Lisec: Kantenbearbeitung als Schwerpunkt

Alexander Kronsteiner, Leiter Produktmanagement bei Lisec, vor einer Kantenbearbeitungsanlage
15.03.2016 -

Lisec, Anbieter von Anlagen und Software für die Verarbeitung von Flachglas verzeichnet auch einen Langzeiterfolg bei Anlagen für Bearbeitung von Glaskanten. Laut Plan will der österreichische Anlagenbauer bis Jahresende die 400. Kantenbearbeitungsmaschine ausliefern.

Die Erfolgsgeschichte begann Ende 1998, als die erste Kantenbearbeitungsanlage nach England ausgeliefert wurde – dabei handelte es sich bereits um eine Hochleistungs-Säumanlage die etwa alle 11 Sekunden eine Fensterscheibe gesäumt hat und viele Jahre in Betrieb war.
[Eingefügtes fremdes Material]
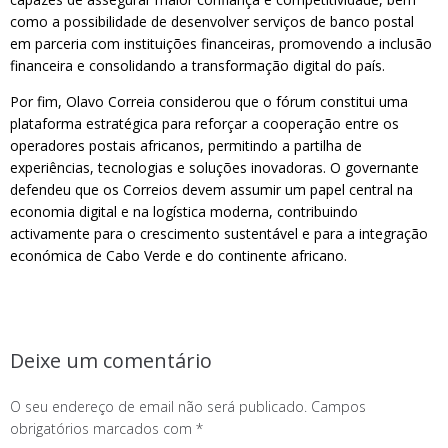
como a possibilidade de desenvolver serviços de banco postal
em parceria com instituições financeiras, promovendo a inclusão
financeira e consolidando a transformação digital do país.
Por fim, Olavo Correia considerou que o fórum constitui uma
plataforma estratégica para reforçar a cooperação entre os
operadores postais africanos, permitindo a partilha de
experiências, tecnologias e soluções inovadoras. O governante
defendeu que os Correios devem assumir um papel central na
economia digital e na logística moderna, contribuindo
activamente para o crescimento sustentável e para a integração
económica de Cabo Verde e do continente africano.
Deixe um comentário
O seu endereço de email não será publicado.
Campos
obrigatórios marcados com
*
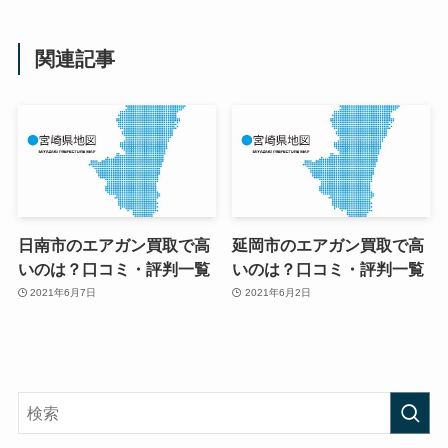
関連記事
日南市のエアガン買取で高
延岡市のエアガン買取で高
いのは？口コミ・評判一覧
いのは？口コミ・評判一覧
2021年6月7日
2021年6月2日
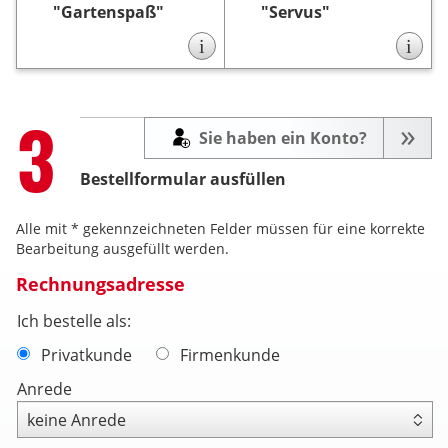
"Gartenspaß"
"Servus"
i
i
Step
3
Sie haben ein Konto?
Bestellformular ausfüllen
Alle mit * gekennzeichneten Felder müssen für eine korrekte
Bearbeitung ausgefüllt werden.
Rechnungsadresse
Ich bestelle als:
Privatkunde
Firmenkunde
Anrede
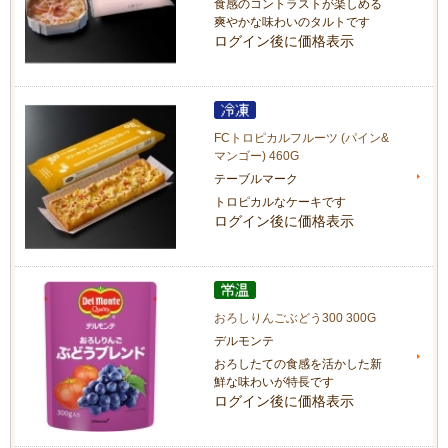
食感のコントラストが楽しめる
爽やかな味わいのタルトです
ログイン後に価格表示
FCトロピカルフルーツ (パイン&
マンゴー) 460G
テーブルマーク
トロピカルなケーキです
ログイン後に価格表示
おろしりんごぶどう300 300G
デルモンテ
おろしたての食感を活かした新
鮮な味わいが特長です
ログイン後に価格表示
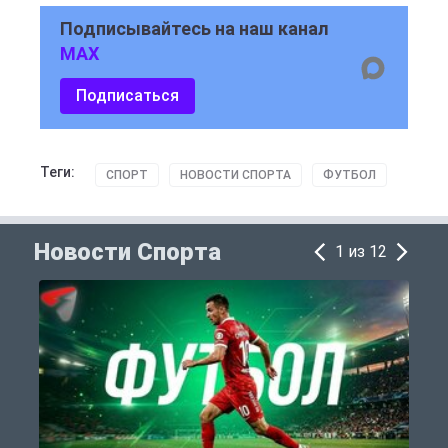
Подписывайтесь на наш канал
MAX
Подписаться
Теги:
СПОРТ
НОВОСТИ СПОРТА
ФУТБОЛ
Новости Спорта
1 из 12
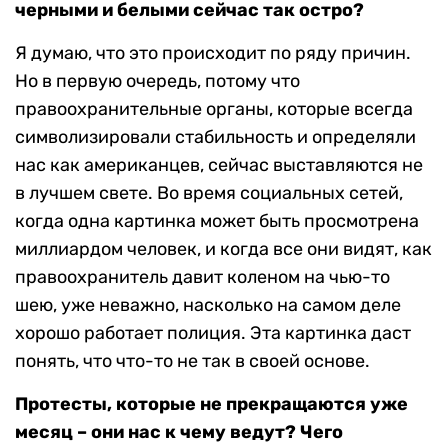
черными и белыми сейчас так остро?
Я думаю, что это происходит по ряду причин.
Но в первую очередь, потому что
правоохранительные органы, которые всегда
символизировали стабильность и определяли
нас как американцев, сейчас выставляются не
в лучшем свете. Во время социальных сетей,
когда одна картинка может быть просмотрена
миллиардом человек, и когда все они видят, как
правоохранитель давит коленом на чью-то
шею, уже неважно, насколько на самом деле
хорошо работает полиция. Эта картинка даст
понять, что что-то не так в своей основе.
Протесты, которые не прекращаются уже
месяц – они нас к чему ведут? Чего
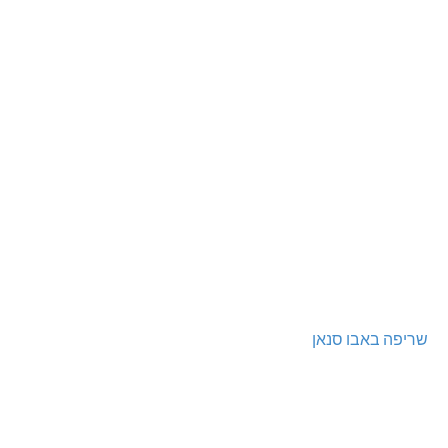
שריפה באבו סנאן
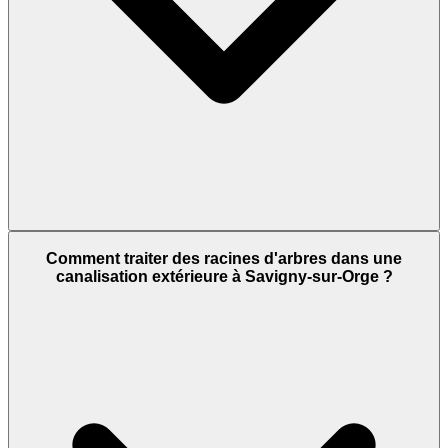
Comment traiter des racines d'arbres dans une
canalisation extérieure à Savigny-sur-Orge ?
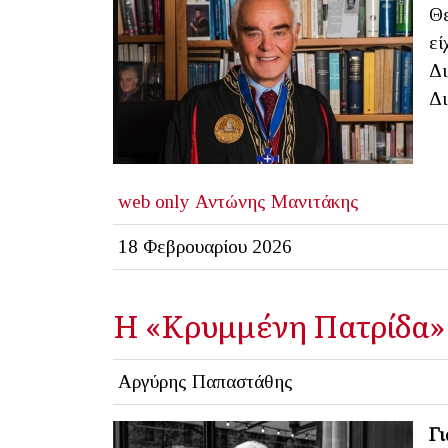
Θε
εί
Δι
Δι
web only
Αντώνης Μανιτάκης
18 Φεβρουαρίου 2026
Η «Κρυμμένη Πατρίδα» 
Αργύρης Παπαστάθης
Γι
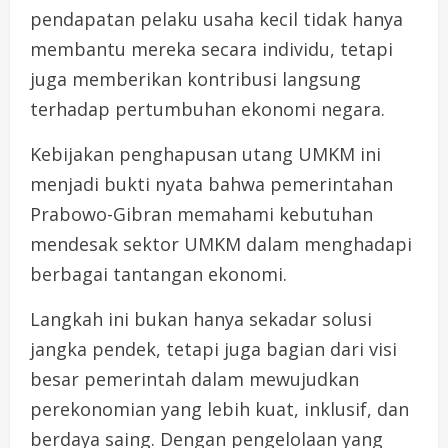
pendapatan pelaku usaha kecil tidak hanya
membantu mereka secara individu, tetapi
juga memberikan kontribusi langsung
terhadap pertumbuhan ekonomi negara.
Kebijakan penghapusan utang UMKM ini
menjadi bukti nyata bahwa pemerintahan
Prabowo-Gibran memahami kebutuhan
mendesak sektor UMKM dalam menghadapi
berbagai tantangan ekonomi.
Langkah ini bukan hanya sekadar solusi
jangka pendek, tetapi juga bagian dari visi
besar pemerintah dalam mewujudkan
perekonomian yang lebih kuat, inklusif, dan
berdaya saing. Dengan pengelolaan yang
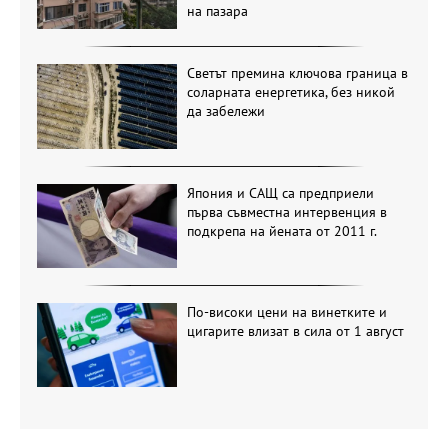
на пазара
Светът премина ключова граница в
соларната енергетика, без никой
да забележи
Япония и САЩ са предприели
първа съвместна интервенция в
подкрепа на йената от 2011 г.
По-високи цени на винетките и
цигарите влизат в сила от 1 август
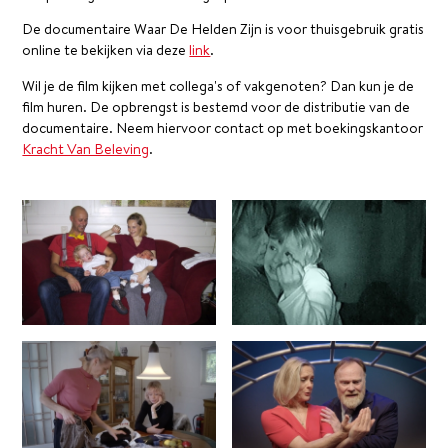
De documentaire Waar De Helden Zijn is voor thuisgebruik gratis
online te bekijken via deze
link
.
Wil je de film kijken met collega's of vakgenoten? Dan kun je de
film huren. De opbrengst is bestemd voor de distributie van de
documentaire. Neem hiervoor contact op met boekingskantoor
Kracht Van Beleving
.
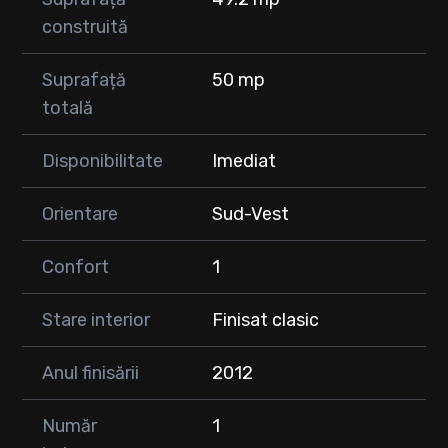
construită
Suprafață
50 mp
totală
Disponibilitate
Imediat
Orientare
Sud-Vest
Confort
1
Stare interior
Finisat clasic
Anul finisării
2012
Număr
1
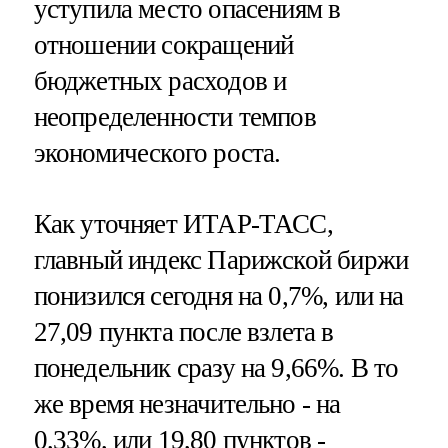
уступила место опасениям в
отношении сокращений
бюджетных расходов и
неопределенности темпов
экономического роста.
Как уточняет ИТАР-ТАСС,
главный индекс Парижской биржи
понизился сегодня на 0,7%, или на
27,09 пункта после взлета в
понедельник сразу на 9,66%. В то
же время незначительно - на
0,33%, или 19,80 пунктов -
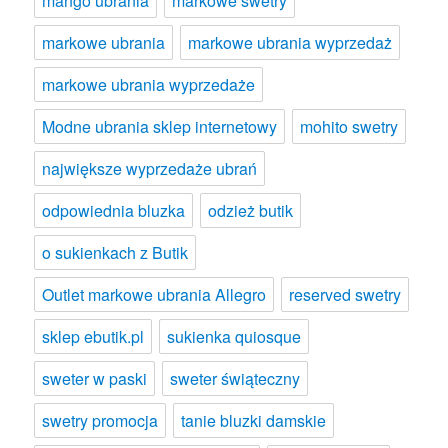
mango ubrania
markowe swetry
markowe ubrania
markowe ubrania wyprzedaż
markowe ubrania wyprzedaże
Modne ubrania sklep internetowy
mohito swetry
największe wyprzedaże ubrań
odpowiednia bluzka
odzież butik
o sukienkach z Butik
Outlet markowe ubrania Allegro
reserved swetry
sklep ebutik.pl
sukienka quiosque
sweter w paski
sweter świąteczny
swetry promocja
tanie bluzki damskie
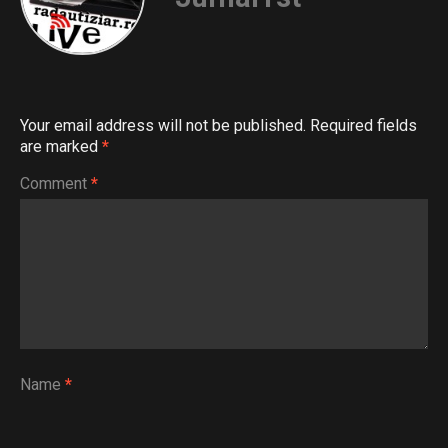
Your email address will not be published.
Required fields
are marked
*
Comment
*
Name
*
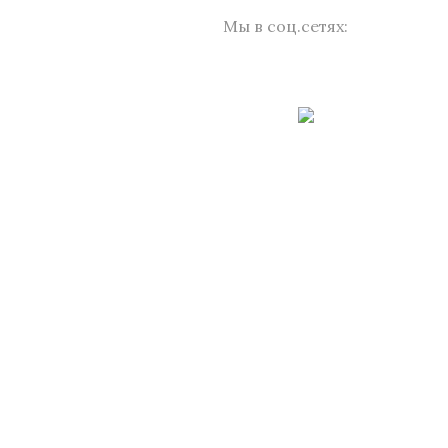
Мы в соц.сетях:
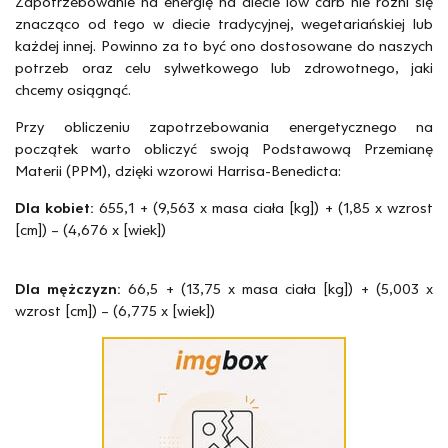
Zapotrzebowanie na energię na diecie low carb nie różni się
znacząco od tego w diecie tradycyjnej, wegetariańskiej lub
każdej innej. Powinno za to być ono dostosowane do naszych
potrzeb oraz celu sylwetkowego lub zdrowotnego, jaki
chcemy osiągnąć.
Przy obliczeniu zapotrzebowania energetycznego na
początek warto obliczyć swoją Podstawową Przemianę
Materii (PPM), dzięki wzorowi Harrisa-Benedicta:
Dla kobiet:
655,1 + (9,563 x masa ciała [kg]) + (1,85 x wzrost
[cm]) – (4,676 x [wiek])
Dla mężczyzn:
66,5 + (13,75 x masa ciała [kg]) + (5,003 x
wzrost [cm]) – (6,775 x [wiek])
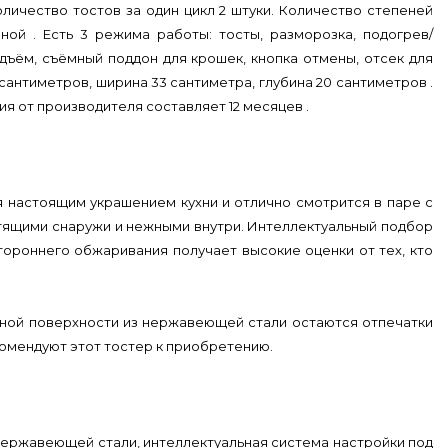
оличество тостов за один цикл 2 штуки. Количество степеней
ной . Есть 3 режима работы: тосты, разморозка, подогрев/
дъём, съёмный поддон для крошек, кнопка отмены, отсек для
сантиметров, ширина 33 сантиметра, глубина 20 сантиметров .
ия от производителя составляет 12 месяцев .
я настоящим украшением кухни и отлично смотрится в паре с
стящими снаружи и нежными внутри. Интеллектуальный подбор
тороннего обжаривания получает высокие оценки от тех, кто
нной поверхности из нержавеющей стали остаются отпечатки
комендуют этот тостер к приобретению.
 нержавеющей стали, интеллектуальная система настройки под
Auslöser dafür war damals, neben der Anforderung, dass viele der Scheiben vor zu spannen waren, die gesetzliche Sicherheitsanforderung in der UK.

Alexander Kronsteiner, Leiter Produktmanagement bei Lisec: „Isoliergläser mussten gegen Schnittverletzungen geschützt werden. Das war mit dem Säumprozess kostengünstiger zu bewerkstelligen, als mit den bis dahin praktizierten Abdeckklebebändern rund um das Isolierglas“.

Bald danach stieg Lisec generell in den Bearbeitungsmarkt ein: Als erster Anbieter am Markt mit vertikaler Wasserstrahltechnologie. Es folgten vertikale Bearbeitungsmaschinen mit Umfangscheiben-Technologie – versehen mit Patenten, die äußerst qualitätsrelevant waren.

Zuvor waren alle Kantenbearbeitungsanlagen horizontal gebaut – Lisec war der Trendsetter der vertikalen Bearbeitung und bleibt dieser Linie treu und entwickelt sie konsequent weiter.

Bearbeitung von Kanten im Fokus

Der Anteil an gehärtetem Glas, wo zumindest ein Saum notwendig ist, sowie der Anteil an bearbeiteten Gläsern in der Innen- und Fassadenarchitektur sind ununterbrochen am Steigen. Daher wurden immer mehr gefräste und polierte Kanten, meist auch mit größer werdenden Formaten, benötigt. Dem widmet sich bei dem Hersteller aus Österreich ein eigenes Team aus Konstrukteuren, das sich um Maschinenbau und Automation kümmert und diese weiterentwickelt.

Die Bearbeitungssparte verfügt ebenfalls über einen eigenen Fertigungsbereich, hat ein eigenes Produktmanagement und hat eigene Schulungsexperten im Lisec Service- und Trainingscenter. Die wesentlichen Produktgruppen werden bei Lisec in naher Zukunft in Geschäftsbereichen abgebildet – so auch der Bereich Bearbeitungsmaschinen.

Wachsende Nachfrage

Bearbeitungsmaschinen von Lisec sind weltweit im Einsatz – vor allem in Ost- und Westeuropa, Australien, Teilen Asiens und den USA. Dabei zählen auch große Industriepartner zu den Kunden. Diese schätzten vor allem die Fähigkeit von Lisec, die stabilsten und langlebigsten Bearbeitungsanlagen zu bauen (es wird fast ausschließlich rostfreien Edelstahl verarbeitet) und auch bei schweren Anforderungen (Jumbogrößen und darüber) verlässliche, wirtschaftliche Qualität zu liefern.

„Seit Monaten verzeichnen wir eine verstärkte Nachfrage nach Bearbeitungsanlagen“, so Othmar Sailer, CEO von Lisec.